Output every line of text in the data as a numbered list, leaving out any blank lines.

BEGIN MATERIAL FOR THE TASK

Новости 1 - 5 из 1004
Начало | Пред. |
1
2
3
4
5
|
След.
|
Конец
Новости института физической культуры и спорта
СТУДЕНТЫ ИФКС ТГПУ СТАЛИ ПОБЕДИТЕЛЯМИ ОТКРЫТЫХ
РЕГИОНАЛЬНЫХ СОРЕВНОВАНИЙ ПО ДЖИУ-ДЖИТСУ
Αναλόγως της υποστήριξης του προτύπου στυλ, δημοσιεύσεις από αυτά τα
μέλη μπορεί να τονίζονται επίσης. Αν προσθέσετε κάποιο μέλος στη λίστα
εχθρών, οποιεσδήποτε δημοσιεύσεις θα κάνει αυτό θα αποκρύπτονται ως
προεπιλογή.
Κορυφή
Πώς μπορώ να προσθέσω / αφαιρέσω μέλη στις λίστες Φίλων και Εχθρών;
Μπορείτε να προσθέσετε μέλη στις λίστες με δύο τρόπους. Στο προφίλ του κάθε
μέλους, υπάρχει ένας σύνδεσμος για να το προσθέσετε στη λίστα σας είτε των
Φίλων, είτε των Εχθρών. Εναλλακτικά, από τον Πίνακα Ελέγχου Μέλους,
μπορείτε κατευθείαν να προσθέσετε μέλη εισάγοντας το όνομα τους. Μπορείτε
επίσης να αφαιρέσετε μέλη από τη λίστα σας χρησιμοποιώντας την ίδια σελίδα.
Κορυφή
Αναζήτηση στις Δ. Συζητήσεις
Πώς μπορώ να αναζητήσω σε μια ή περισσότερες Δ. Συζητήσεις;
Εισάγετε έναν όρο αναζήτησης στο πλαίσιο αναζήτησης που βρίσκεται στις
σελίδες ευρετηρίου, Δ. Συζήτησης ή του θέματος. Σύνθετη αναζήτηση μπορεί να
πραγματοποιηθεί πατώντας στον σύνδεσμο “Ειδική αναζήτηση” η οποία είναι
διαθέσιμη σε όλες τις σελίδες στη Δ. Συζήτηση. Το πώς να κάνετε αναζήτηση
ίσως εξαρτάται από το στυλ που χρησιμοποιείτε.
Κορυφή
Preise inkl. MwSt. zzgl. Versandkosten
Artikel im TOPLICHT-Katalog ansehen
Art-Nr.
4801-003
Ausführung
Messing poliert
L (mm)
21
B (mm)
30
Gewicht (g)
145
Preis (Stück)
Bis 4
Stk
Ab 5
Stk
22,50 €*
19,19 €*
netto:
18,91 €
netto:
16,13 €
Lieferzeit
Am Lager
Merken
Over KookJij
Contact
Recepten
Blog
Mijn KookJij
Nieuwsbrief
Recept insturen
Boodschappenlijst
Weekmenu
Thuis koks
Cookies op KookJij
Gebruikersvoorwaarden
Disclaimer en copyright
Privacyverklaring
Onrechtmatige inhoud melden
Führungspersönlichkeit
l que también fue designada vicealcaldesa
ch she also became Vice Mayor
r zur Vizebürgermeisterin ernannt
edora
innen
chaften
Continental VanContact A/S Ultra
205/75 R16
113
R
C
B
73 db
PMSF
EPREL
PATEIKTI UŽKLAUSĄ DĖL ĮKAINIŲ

END MATERIAL FOR THE TASK

• [RESPONSE TO THE TASK]
1. Новости 1 - 5 из 1004
2. Начало | Пред. |
3. 1
4. 2
5. 3
6. 4
7. 5
8. |
9. След.
10. |
11. Конец
12. Новости института физической культуры и спорта
13. СТУДЕНТЫ ИФКС ТГПУ СТАЛИ ПОБЕДИТЕЛЯМИ ОТКРЫТЫХ
14. РЕГИОНАЛЬНЫХ СОРЕВНОВАНИЙ ПО ДЖИУ-ДЖИТСУ
15. Αναλόγως της υποστήριξης του προτύπου στυλ, δημοσιεύσεις από αυτά τα
16. μέλη μπορεί να τονίζονται επίσης. Αν προσθέσετε κάποιο μέλος στη λίστα
17. εχθρών, οποιεσδήποτε δημοσιεύσεις θα κάνει αυτό θα αποκρύπτονται ως
18. προεπιλογή.
19. Κορυφή
20. Πώς μπορώ να προσθέσω / αφαιρέσω μέλη στις λίστες Φίλων και Εχθρών;
21. Μπορείτε να προσθέσετε μέλη στις λίστες με δύο τρόπους. Στο προφίλ του κάθε
22. μέλους, υπάρχει ένας σύνδεσμος για να το προσθέσετε στη λίστα σας είτε των
23. Φίλων, είτε των Εχθρών. Εναλλακτικά, από τον Πίνακα Ελέγχου Μέλους,
24. μπορείτε κατευθείαν να προσθέσετε μέλη εισάγοντας το όνομα τους. Μπορείτε
25. επίσης να αφαιρέσετε μέλη από τη λίστα σας χρησιμοποιώντας την ίδια σελίδα.
26. Κορυφή
27. Αναζήτηση στις Δ. Συζητήσεις
28. Πώς μπορώ να αναζητήσω σε μια ή περισσότερες Δ. Συζητήσεις;
29. Εισάγετε έναν όρο αναζήτησης στο πλαίσιο αναζήτησης που βρίσκεται στις
30. σελίδες ευρετηρίου, Δ. Συζήτησης ή του θέματος. Σύνθετη αναζήτηση μπορεί να
31. πραγματοποιηθεί πατώντας στον σύνδεσμο “Ειδική αναζήτηση” η οποία είναι
32. διαθέσιμη σε όλες τις σελίδες στη Δ. Συζήτηση. Το πώς να κάνετε αναζήτηση
33. ίσως εξαρτάται από το στυλ που χρησιμοποιείτε.
34. Κορυφή
35. Preise inkl. MwSt. zzgl. Versandkosten
36. Artikel im TOPLICHT-Katalog ansehen
37. Art-Nr.
38. 4801-003
39. Ausführung
40. Messing poliert
41. L (mm)
42. 21
43. B (mm)
44. 30
45. Gewicht (g)
46. 145
47. Preis (Stück)
48. Bis 4
49. Stk
50. Ab 5
51. Stk
52. 22,50 €*
53. 19,19 €*
54. netto:
55. 18,91 €
56. netto:
57. 16,13 €
58. Lieferzeit
59. Am Lager
60. Merken
61. Over KookJij
62. Contact
63. Recepten
64. Blog
65. Mijn KookJij
66. Nieuwsbrief
67. Recept insturen
68. Boodschappenlijst
69. Weekmenu
70. Thuis koks
71. Cookies op KookJij
72. Gebruikersvoorwaarden
73. Disclaimer en copyright
74. Privacyverklaring
75. Onrechtmatige inhoud melden
76. Führungspersönlichkeit
77. l que también fue designada vicealcaldesa
78. ch she also became Vice Mayor
79. r zur Vizebürgermeisterin ernannt
80. edora
81. innen
82. chaften
83. Continental VanContact A/S Ultra
84. 205/75 R16
85. 113
86. R
87. C
88. B
89. 73 db
90. PMSF
91. EPREL
92. PATEIKTI UŽKLAUSĄ DĖL ĮKAINIŲ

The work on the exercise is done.